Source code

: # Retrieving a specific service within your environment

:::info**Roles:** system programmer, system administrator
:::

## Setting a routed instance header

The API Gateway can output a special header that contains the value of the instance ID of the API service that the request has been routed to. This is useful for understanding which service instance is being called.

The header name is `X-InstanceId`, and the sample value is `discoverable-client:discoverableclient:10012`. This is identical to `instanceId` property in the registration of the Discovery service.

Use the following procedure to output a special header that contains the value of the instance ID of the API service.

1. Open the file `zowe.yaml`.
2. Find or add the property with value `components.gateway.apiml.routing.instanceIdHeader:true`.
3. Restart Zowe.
::::::::
◆ **TAREA**
Filtra los ítems anteriores y copia cada línea que contenga la cadena "contains", distinguiendo entre mayúsculas y minúsculas.

◆ **RESULTADO DEL EJERCICIO**
The API Gateway can output a special header that contains the value of the instance ID of the API service that the request has been routed to. This is useful for understanding which service instance is being called.
Use the following procedure to output a special header that contains the value of the instance ID of the API service.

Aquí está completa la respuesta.